Figure 1 shows the process of neuro-mechanical transformation during which discrete spike trains are converted into continuous fiber activations and subsequently translated into mechanical tendon force. Figure 1 also shows how neurally controlled muscle-tendon forces, computed across all muscle-tendon units in the model, enable the blinded reconstruction of the net ankle plantar-dorsi flexion moments with substantial accuracy during validation trials.

Fig. 1
figure 1

(left-up) Subject-specific model of the musculoskeletal geometry. The model displays the three ankle joint positions investigated in the study as well as cumulative spike trains (CSTs) used for muscle neural control. (left-down) CST decomposed from the soleus high-density electromyograms during 60 %MVC contraction, reconstructed continuous whole-muscle activation and non-linear force transfer on the tendon. (right) Measured joint moment (black) and those blindly predicted via input CSTs (red)

4 Conclusion

The reliable simulation and determination of the processes underlying the neural control of musculoskeletal forces is central to understand human movement.

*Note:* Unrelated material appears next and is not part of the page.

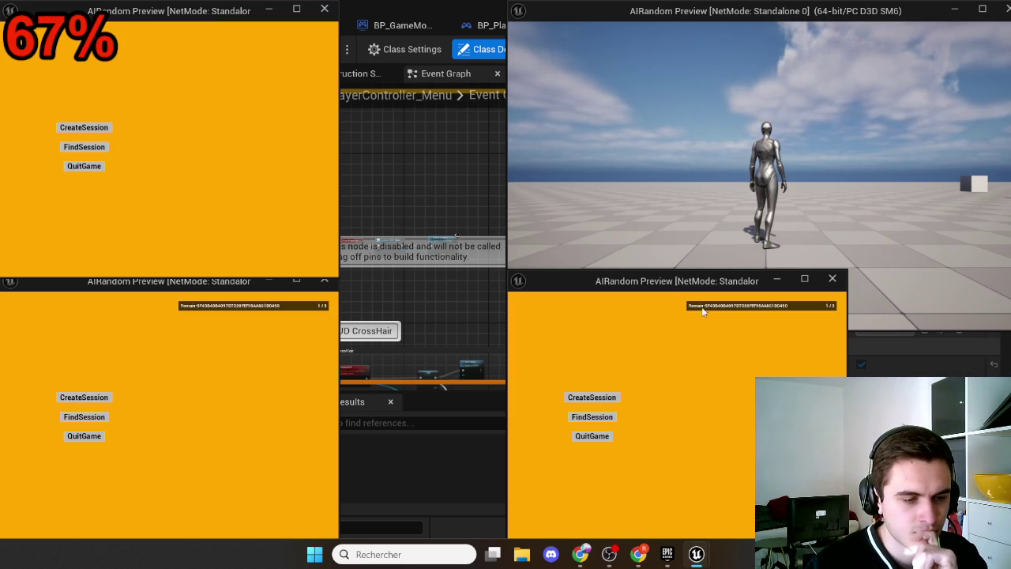
pyautogui.click(306, 306)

In this abstract we provided preliminary results that support the possibility of reconstructing individuals’ ankle joint mechanical function from motor unit spike trains decoded in vivo in the intact human. Motor units represent the interface between movement neural and muscular levels because they contribute to transduce neural inputs into mechanical outputs, i.e. motor neuron action potentials directly result in innervated muscle fiber action potentials and therefore in mechanical force. Therefore, our proposed approach provides a window to movement neuro-mechanics.

The availability of neural data-driven modelling methods will enable understanding the interplay underlying in vivo movement function, pathology and recovery with implications to the design of personalized rehabilitation interventions and clinically viable neural interfaces [2].